Menjelaskan Soal Kuasa Kepada Gender Sebelah

Putra Mahkota

Laki-laki ibarat putra mahkota yang terlahir di negara monarki absolut. Semua harus tunduk pada Raja tanpa kecuali. Pajak tinggi sekali dan rakyat menderita sementara para pejabat yang harusnya jadi wakil rakyat malah hidup bermewah-mewahan. Apakah sang putra mahkota sebagai calon Raja dengan segala privilegenya bersalah karena keadaan ini? Tentu tidak. Tapi apa putra mahkota punya andil untuk melanggengkan kekuasaan? Ya.

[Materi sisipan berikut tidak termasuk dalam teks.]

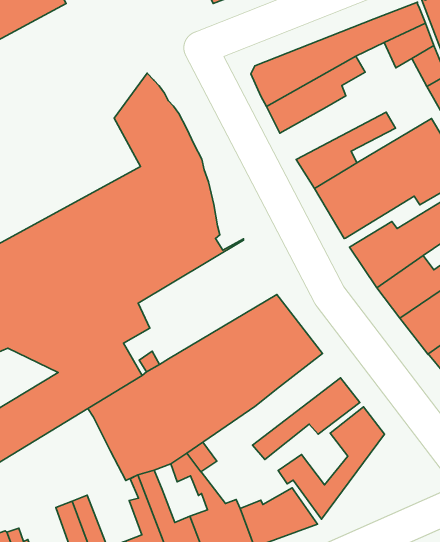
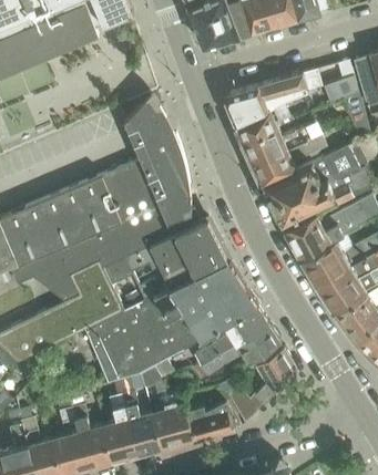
building: none -> [242,123,319,165]
building: none -> [129,219,228,299]
building: none -> [195,306,268,366]

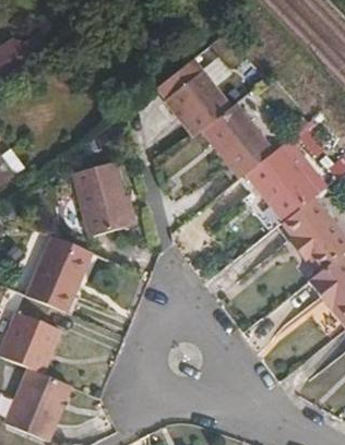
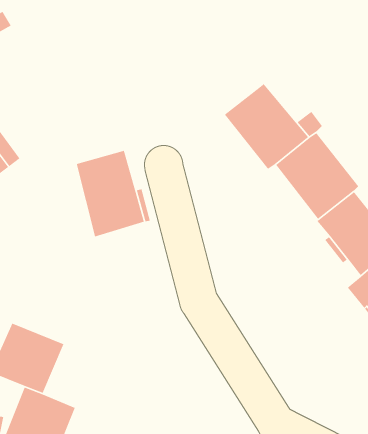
building: [164,70,231,137] -> none
building: [25,237,92,314] -> none

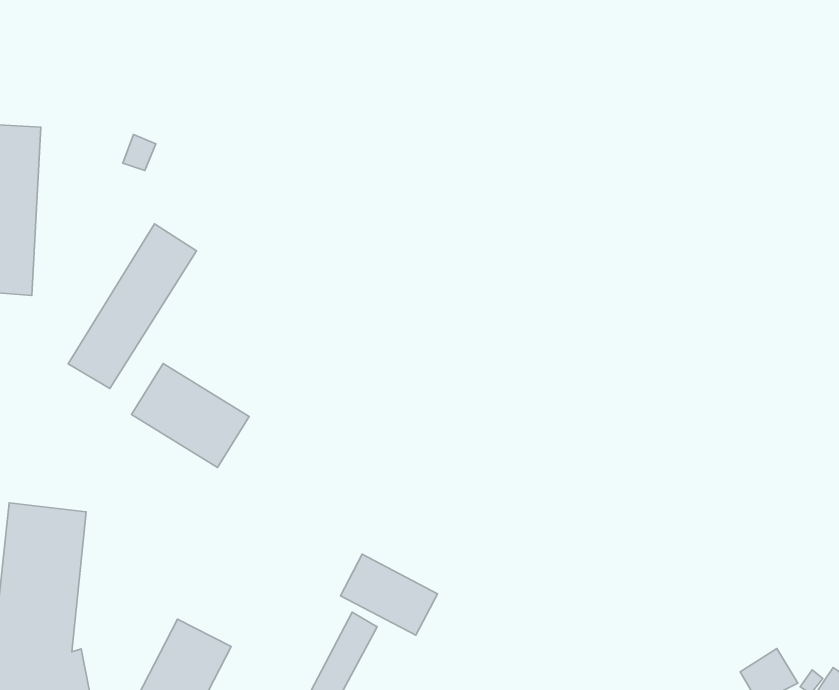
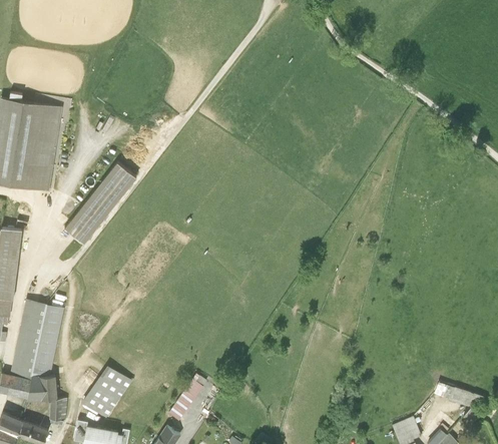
building: [131,364,249,468] -> none
building: [340,554,438,635] -> none

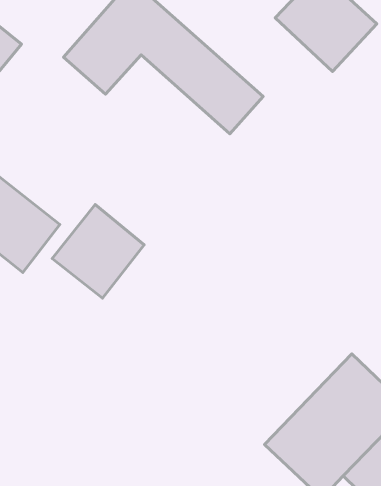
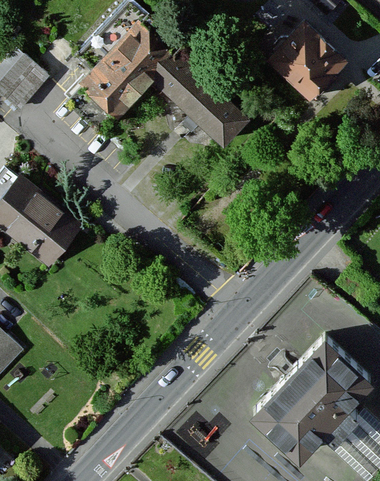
building: [52,205,144,298] -> none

Untuk mewujudkan keadilan sosial bagi seluruh rakyat, dibutuhkan andil putra mahkota agar ia tidak meneruskan sistem warisan bapaknya itu. Dalam prosesnya, putra mahkota harus melepas segala privilegenya mulai dari pelayan siaga 24 jam di segala penjuru istana, pejabat yang selalu iya-iya karena takut dihukum Raja, sampai membuka brankas istana untuk diaudit pihak ketiga.

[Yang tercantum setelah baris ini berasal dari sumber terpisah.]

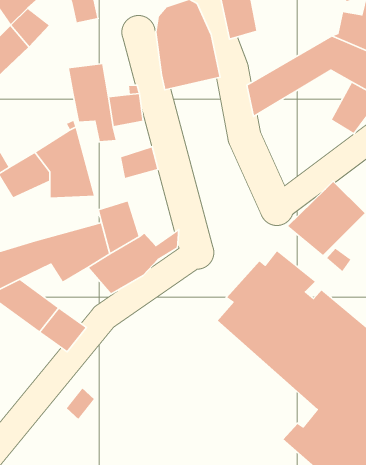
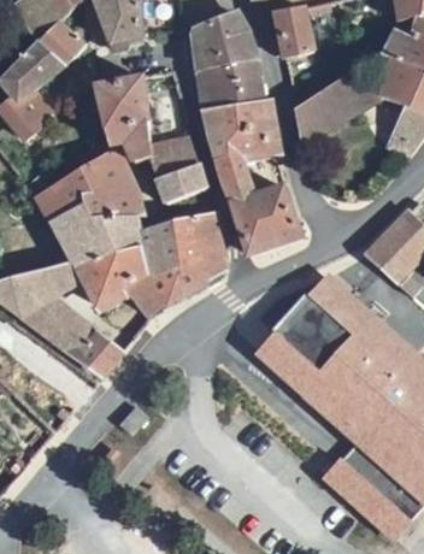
building: none -> [210,95,302,257]
building: none -> [51,205,143,267]
building: none -> [171,217,224,272]

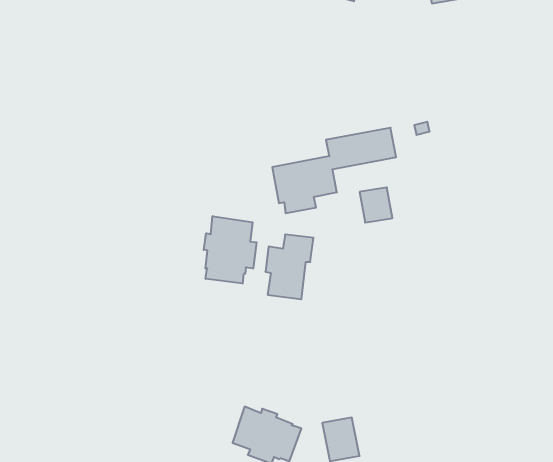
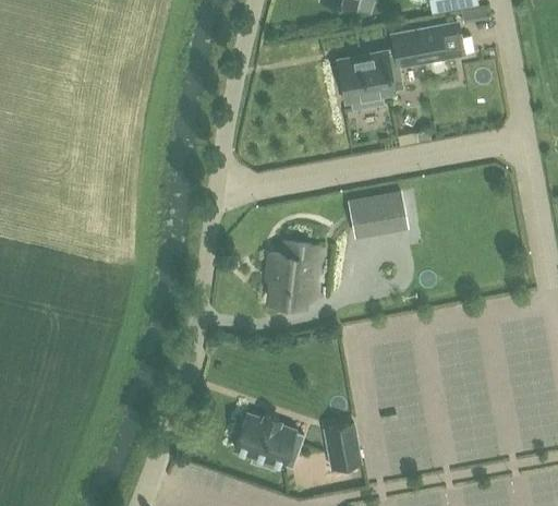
building: [272,128,396,213] -> [339,24,462,109]
building: [204,216,257,284] -> none

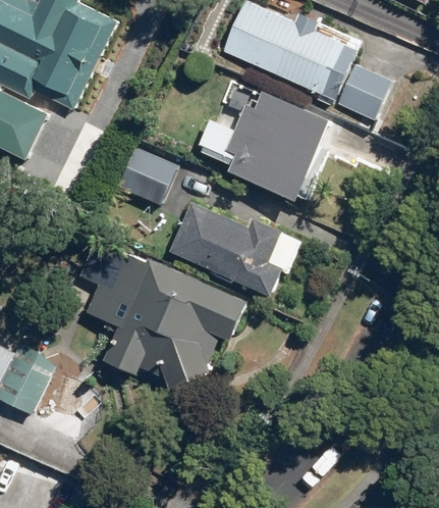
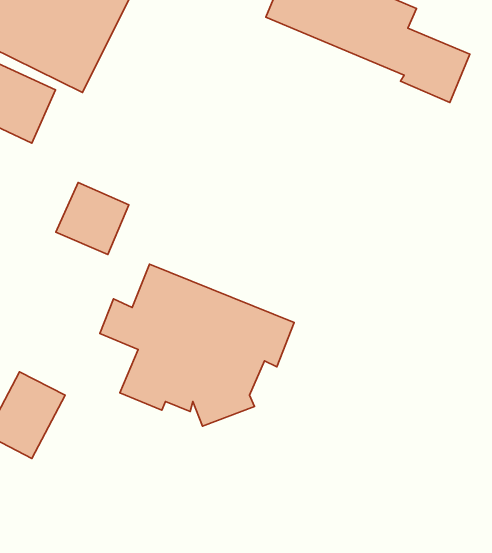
building: [229,90,332,194] -> none
building: [115,147,175,206] -> [56,183,129,254]
building: [167,202,282,297] -> none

Dalam konteks patriarki, feminis mendorong laki-laki untuk melepas apa yang paling dicengkram erat oleh patriarki: hegemoni terhadap perempuan; Karena hidup nggak sesimpel "jika semua perempuan melawan maka kita akan setara" ketika semua aspek kehidupan dikuasai laki-laki. Ekonomi, politik, pendidikan, agama, semua masih berbau patriarki. Dalam sistem ini, perempuan hanya bisa nurut dan menjadi "wakil rakyat yang (sepertinya) bisa hidup bermewah-mewahan asal bilang iya" atau melawan dan jadi "rakyat yang menderita". Sesama perempuan dibenturkan untuk sesuatu yang katanya disebut kodrat, nilai moral, atau apalah. Tentu perempuan musti disadarkan bahwa mereka punya hak untuk setara. Tapi mengingatkan laki-laki untuk berhenti mendominasi lebih penting lagi, karena kalau tidak begitu, yang terjadi ya seperti sekarang-sekarang. Perempuan malah kena beban ganda karena ingin merdeka secara finansial dan aktualisasi diri dengan bekerja tapi masih diharapkan laki-laki untuk pol mengurus rumah dan anak.